The digitalisation of the global economy is transforming the work landscape, and services are becoming a more important part of the value chain. The future of work is rapidly changing, and as the World Economic Forum states, “you are only as good as your skills”. The people operating in this fast-paced environment will need to focus on developing their skill sets rather than their career paths. While domain skills will remain important, the pandemic has taught us the timeless value of soft skills – especially complex problem solving, critical thinking, creativity, innovation, and communication. Linear job paths are no longer trending, but instead having transferable skills that one can grow and learn over a lifetime is more important. A positive fallout of the pandemic-induced lockdowns has been that 500 million people are expected to come onto the internet by 2022, of which 60% are from the middle- and lower-income segment in India. To close the digital divide, we need greater investments in both soft and hard digital infrastructure – including digital literacy, deeper penetration of stable internet, and availability of personal devices. This will require a consistent and concerted effort among all stakeholders.
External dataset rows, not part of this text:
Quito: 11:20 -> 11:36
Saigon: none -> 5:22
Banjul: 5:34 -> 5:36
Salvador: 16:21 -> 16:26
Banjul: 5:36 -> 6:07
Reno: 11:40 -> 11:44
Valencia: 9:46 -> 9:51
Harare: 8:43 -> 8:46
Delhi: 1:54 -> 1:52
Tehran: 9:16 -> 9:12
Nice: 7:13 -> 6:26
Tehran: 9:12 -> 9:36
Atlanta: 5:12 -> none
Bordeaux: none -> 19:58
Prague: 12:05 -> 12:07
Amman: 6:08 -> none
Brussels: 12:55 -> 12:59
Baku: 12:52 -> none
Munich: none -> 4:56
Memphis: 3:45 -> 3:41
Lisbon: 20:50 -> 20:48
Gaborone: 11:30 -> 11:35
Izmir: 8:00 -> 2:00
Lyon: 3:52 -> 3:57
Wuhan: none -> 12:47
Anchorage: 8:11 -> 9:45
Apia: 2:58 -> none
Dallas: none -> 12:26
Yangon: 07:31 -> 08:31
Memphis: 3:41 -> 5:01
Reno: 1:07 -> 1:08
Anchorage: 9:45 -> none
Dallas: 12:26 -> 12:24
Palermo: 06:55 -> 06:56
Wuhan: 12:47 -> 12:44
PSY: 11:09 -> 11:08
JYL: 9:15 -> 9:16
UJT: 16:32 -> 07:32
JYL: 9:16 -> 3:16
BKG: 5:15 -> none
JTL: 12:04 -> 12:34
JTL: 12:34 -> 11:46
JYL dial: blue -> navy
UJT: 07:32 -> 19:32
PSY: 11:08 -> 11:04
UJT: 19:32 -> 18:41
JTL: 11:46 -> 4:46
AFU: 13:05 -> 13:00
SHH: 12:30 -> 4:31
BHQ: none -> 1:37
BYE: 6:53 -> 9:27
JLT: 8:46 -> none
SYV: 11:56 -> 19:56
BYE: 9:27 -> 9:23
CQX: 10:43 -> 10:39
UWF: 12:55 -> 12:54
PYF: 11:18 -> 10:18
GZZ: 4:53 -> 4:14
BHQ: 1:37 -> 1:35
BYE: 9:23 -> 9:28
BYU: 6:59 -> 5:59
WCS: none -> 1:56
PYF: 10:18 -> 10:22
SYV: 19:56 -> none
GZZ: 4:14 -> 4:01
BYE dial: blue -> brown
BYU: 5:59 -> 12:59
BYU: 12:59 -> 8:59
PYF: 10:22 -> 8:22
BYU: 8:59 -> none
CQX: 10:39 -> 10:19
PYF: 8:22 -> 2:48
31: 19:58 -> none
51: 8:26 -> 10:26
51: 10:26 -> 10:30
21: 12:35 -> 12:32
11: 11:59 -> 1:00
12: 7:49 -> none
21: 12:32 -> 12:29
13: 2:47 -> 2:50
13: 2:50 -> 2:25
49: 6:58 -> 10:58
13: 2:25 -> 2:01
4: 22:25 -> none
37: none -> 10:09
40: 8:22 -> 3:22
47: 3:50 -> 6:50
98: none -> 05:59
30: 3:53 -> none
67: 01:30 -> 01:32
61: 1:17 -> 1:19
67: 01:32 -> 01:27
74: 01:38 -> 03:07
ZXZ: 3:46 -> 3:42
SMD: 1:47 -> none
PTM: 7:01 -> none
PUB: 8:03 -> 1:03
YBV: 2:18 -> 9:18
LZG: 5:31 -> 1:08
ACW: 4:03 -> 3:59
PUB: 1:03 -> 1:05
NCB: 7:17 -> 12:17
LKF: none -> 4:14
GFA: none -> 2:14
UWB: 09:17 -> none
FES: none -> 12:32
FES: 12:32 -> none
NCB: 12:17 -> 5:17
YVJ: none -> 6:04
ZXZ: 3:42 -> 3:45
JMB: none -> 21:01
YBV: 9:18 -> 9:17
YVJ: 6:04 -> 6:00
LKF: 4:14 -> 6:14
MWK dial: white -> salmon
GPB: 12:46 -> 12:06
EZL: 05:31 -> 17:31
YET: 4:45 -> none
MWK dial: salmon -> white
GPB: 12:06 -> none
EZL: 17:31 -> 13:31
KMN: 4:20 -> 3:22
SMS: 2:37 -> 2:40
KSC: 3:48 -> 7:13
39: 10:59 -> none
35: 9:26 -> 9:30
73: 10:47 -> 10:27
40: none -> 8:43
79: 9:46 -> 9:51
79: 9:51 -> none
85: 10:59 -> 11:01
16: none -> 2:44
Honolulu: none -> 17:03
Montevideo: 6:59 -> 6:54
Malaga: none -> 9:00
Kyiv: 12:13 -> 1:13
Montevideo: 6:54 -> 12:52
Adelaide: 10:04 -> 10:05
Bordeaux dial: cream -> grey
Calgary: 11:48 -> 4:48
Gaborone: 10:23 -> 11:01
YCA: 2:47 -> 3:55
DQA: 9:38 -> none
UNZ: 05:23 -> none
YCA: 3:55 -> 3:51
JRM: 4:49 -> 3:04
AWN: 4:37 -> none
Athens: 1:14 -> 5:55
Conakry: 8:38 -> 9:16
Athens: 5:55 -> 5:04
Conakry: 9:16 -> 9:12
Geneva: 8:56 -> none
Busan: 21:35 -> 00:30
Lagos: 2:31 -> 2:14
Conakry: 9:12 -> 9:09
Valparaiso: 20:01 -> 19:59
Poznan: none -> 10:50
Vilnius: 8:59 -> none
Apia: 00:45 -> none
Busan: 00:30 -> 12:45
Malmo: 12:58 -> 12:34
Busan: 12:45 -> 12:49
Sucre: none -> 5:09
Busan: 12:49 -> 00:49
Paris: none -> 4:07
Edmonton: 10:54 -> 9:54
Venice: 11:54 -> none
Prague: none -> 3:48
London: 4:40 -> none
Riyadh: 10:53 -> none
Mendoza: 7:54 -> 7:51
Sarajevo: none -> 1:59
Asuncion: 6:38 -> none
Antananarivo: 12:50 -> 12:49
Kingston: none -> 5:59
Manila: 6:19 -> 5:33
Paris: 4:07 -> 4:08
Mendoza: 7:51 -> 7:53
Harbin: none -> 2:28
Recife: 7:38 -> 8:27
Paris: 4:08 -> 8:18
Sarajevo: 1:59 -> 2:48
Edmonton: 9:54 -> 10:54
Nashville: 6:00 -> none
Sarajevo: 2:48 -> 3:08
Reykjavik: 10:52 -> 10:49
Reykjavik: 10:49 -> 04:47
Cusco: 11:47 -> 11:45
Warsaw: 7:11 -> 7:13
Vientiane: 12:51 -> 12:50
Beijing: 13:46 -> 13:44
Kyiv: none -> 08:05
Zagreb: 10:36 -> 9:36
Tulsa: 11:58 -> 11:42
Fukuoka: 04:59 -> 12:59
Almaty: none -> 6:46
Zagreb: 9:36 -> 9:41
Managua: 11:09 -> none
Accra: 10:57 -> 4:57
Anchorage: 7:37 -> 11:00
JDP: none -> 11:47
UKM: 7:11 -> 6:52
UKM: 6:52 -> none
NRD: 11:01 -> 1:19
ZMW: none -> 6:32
Disruptive technologies are bringing seemingly unrelated fields together, affecting various demographic and socio-economic groups greater than before – all of which bodes well for the spirit of collaboration and the multidisciplinary approach to today’s world of work and problem-solving.

In the context of this emerging digital importance in the world of work, the pages of this issue of SPRING cover our courses delivered online. The Homestay Entrepreneurship Development course in Uttarakhand utilised the learnings from COVID-19 to help the hospitality and tourism sector bounce back, and the Digital Financial Literacy course in Maharashtra and Gujarat was offered pro-bono to college youths to help secure their future in an uncertain world. Through this course, Learnet Skills, in partnership with various organisations, positively impacted 5,000 people, supporting them in their dreams of enabling a better quality of life for themselves and their families. You will also hear from our own COVID warriors talk about how upskilling efforts by Learnet proved to be invaluable during these challenging times.